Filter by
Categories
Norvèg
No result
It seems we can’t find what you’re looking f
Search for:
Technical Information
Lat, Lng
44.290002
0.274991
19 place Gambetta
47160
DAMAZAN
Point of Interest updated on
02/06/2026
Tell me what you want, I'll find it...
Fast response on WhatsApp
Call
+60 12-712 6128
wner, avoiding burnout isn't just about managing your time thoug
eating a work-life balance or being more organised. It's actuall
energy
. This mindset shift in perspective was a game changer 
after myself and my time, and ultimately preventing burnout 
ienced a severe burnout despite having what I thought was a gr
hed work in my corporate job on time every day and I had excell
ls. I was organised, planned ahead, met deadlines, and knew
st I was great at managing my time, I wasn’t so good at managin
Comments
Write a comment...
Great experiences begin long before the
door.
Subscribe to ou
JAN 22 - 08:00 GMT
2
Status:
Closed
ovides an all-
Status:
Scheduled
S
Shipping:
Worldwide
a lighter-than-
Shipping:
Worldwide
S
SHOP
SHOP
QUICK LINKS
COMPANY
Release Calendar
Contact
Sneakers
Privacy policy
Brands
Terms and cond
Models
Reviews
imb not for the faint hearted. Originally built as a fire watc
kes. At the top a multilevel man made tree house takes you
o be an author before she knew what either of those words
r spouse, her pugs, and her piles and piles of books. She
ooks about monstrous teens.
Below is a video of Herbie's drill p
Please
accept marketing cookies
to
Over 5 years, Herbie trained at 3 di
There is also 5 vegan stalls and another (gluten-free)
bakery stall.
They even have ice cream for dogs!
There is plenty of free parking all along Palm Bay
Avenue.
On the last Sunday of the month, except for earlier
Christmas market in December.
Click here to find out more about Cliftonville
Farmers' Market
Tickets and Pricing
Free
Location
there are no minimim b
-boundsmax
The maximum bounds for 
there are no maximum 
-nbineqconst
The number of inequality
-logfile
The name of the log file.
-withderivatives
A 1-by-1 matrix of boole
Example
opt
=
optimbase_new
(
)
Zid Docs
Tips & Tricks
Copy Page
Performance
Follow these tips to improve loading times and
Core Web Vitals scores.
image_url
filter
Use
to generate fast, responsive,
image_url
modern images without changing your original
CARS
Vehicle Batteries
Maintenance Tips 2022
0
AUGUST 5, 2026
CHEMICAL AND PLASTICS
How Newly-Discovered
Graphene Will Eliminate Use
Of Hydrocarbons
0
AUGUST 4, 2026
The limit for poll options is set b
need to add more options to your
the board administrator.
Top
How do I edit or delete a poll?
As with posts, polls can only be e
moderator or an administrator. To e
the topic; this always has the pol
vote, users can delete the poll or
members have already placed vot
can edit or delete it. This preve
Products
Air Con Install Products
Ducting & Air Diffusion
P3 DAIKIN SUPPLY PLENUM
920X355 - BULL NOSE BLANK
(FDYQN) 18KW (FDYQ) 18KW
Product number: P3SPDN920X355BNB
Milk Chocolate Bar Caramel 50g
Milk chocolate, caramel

DESCRIPTION DU PROBLÈME
Affichez chacune des lignes ci-dessus qui contient le mot « before ».

ZONE DE RÉPONSE
Great experiences begin long before the
o be an author before she knew what either of those words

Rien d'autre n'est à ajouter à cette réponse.